#### Required action 1
Update the passage on the Prali camp from "Some fifty church" up to and including "of Churches (WCC).", putting "gathering" in place of "camp".
#### Required action 2
According to the passage on the Prali camp, which church hosted the centre in the Italian Alps?
Text segment Start Marker
Some fifty church pastors, activists, students, social workers, artists and teachers, representing diverse nations and backgrounds, joined the camp from 16 to 21 August at the Agape Centro Ecumenico in Prali, Italy. The centre, located in the Italian Alps, was hosted by the Waldensian Church in Italy, a member church of the World Council of Churches (WCC).

Dr Aruna Gnanadason, former WCC director for Justice, Peace and Integrity of Creation, was among the keynote speakers. She stressed the need for a “new language” to engage in peace efforts. She said it is important to “challenge the dominant discourse of profit, military control and distorted definitions of security” that to often stand in opposition to “the rights and dignity of people and of all of creation.”

“We must explore how we can challenge the new political language which promotes the abuse of power and the use of force in political, social and economic life,” said Gnanadason.
Text segment End Marker
Excerpted records Start Marker
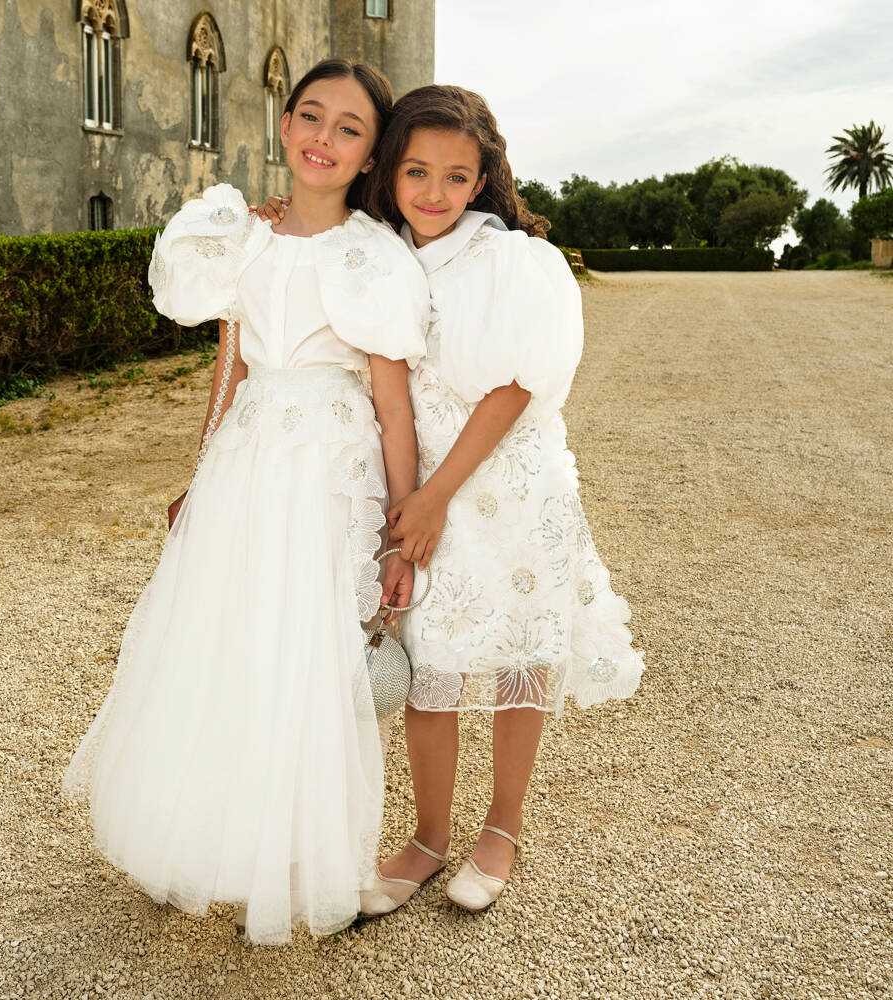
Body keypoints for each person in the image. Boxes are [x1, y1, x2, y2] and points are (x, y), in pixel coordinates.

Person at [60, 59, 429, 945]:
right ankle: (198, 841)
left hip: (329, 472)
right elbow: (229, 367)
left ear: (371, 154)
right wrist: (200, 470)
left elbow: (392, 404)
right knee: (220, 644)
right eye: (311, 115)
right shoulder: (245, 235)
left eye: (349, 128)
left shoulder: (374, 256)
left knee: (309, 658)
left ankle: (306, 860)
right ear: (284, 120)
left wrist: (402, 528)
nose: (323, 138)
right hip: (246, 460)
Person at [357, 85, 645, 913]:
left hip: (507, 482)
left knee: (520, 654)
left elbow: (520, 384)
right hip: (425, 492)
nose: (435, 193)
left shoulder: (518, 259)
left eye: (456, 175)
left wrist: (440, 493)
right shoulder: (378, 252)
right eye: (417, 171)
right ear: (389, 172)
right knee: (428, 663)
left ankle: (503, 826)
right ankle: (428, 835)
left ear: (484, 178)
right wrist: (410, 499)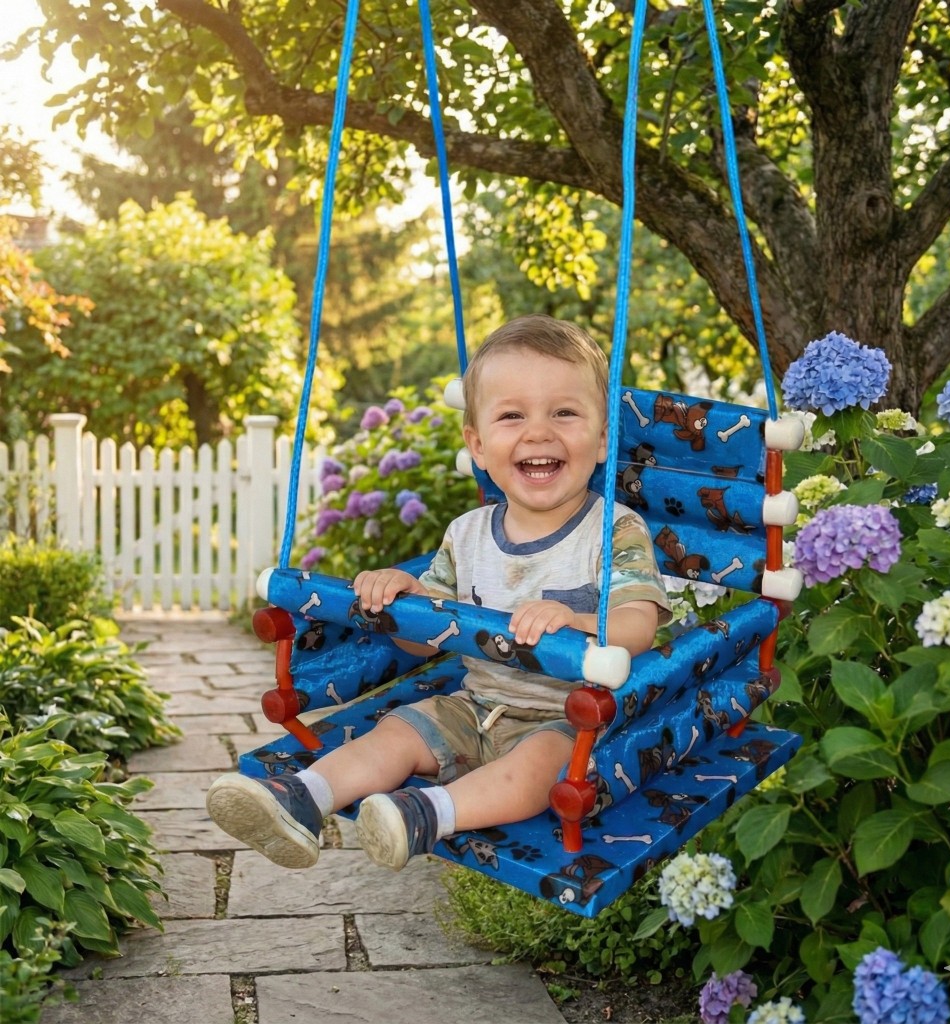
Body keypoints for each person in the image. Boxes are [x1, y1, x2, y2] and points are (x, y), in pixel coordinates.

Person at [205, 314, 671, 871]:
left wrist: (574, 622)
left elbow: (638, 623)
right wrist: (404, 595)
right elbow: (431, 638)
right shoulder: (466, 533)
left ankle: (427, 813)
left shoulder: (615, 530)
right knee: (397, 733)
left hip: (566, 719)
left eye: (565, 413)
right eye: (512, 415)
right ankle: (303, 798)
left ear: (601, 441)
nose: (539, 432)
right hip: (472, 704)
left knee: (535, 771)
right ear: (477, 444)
Excerpted records End Marker
#### Expected output 1
Some fifty church pastors, activists, students, social workers, artists and teachers, representing diverse nations and backgrounds, joined the gathering from 16 to 21 August at the Agape Centro Ecumenico in Prali, Italy. The centre, located in the Italian Alps, was hosted by the Waldensian Church in Italy, a member church of the World Council of Churches (WCC).

#### Expected output 2
The Waldensian Church in Italy, a member church of the World Council of Churches.